Please reproduce the items word for word, from the very first line through the line containing "moria. Así la", with both ends included.

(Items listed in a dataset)
* * *
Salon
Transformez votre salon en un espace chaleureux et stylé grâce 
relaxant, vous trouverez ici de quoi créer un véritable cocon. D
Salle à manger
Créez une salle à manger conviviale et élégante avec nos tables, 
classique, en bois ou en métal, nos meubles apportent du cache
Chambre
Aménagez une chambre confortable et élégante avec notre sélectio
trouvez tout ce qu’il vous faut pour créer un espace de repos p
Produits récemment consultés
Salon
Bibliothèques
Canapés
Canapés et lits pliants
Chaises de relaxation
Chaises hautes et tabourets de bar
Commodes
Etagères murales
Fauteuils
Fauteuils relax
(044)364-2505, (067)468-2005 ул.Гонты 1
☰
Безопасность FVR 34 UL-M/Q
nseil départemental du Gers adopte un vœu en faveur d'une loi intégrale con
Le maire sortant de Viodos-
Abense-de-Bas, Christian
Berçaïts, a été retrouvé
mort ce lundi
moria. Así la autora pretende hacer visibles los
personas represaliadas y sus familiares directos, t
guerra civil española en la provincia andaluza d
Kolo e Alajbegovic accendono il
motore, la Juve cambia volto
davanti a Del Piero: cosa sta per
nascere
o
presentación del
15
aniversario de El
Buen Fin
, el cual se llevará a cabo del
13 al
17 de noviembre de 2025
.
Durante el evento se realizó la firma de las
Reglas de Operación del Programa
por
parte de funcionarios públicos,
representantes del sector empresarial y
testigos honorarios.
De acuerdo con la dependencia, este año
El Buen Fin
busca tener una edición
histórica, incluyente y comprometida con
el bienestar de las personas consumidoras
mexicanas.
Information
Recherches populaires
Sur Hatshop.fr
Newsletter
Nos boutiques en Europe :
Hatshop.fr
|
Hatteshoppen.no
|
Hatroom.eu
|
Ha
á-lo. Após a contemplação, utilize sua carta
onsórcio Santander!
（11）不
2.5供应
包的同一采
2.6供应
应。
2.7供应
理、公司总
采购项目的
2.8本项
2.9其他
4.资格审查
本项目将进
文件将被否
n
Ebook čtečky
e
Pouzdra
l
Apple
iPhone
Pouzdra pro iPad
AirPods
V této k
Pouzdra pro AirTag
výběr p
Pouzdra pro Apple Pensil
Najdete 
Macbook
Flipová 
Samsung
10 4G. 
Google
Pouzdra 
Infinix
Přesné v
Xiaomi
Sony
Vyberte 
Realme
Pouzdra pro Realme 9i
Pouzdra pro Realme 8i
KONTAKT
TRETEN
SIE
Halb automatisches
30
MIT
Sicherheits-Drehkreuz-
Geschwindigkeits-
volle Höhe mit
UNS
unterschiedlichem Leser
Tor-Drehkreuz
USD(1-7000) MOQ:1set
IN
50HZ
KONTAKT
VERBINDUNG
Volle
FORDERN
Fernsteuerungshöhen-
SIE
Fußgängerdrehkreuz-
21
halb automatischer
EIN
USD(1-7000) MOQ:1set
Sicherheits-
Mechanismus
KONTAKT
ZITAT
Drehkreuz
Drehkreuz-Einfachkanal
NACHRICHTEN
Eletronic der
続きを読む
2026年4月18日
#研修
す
* * *
> **Answer**
Salon
Transformez votre salon en un espace chaleureux et stylé grâce 
relaxant, vous trouverez ici de quoi créer un véritable cocon. D
Salle à manger
Créez une salle à manger conviviale et élégante avec nos tables, 
classique, en bois ou en métal, nos meubles apportent du cache
Chambre
Aménagez une chambre confortable et élégante avec notre sélectio
trouvez tout ce qu’il vous faut pour créer un espace de repos p
Produits récemment consultés
Salon
Bibliothèques
Canapés
Canapés et lits pliants
Chaises de relaxation
Chaises hautes et tabourets de bar
Commodes
Etagères murales
Fauteuils
Fauteuils relax
(044)364-2505, (067)468-2005 ул.Гонты 1
☰
Безопасность FVR 34 UL-M/Q
nseil départemental du Gers adopte un vœu en faveur d'une loi intégrale con
Le maire sortant de Viodos-
Abense-de-Bas, Christian
Berçaïts, a été retrouvé
mort ce lundi
moria. Así la autora pretende hacer visibles los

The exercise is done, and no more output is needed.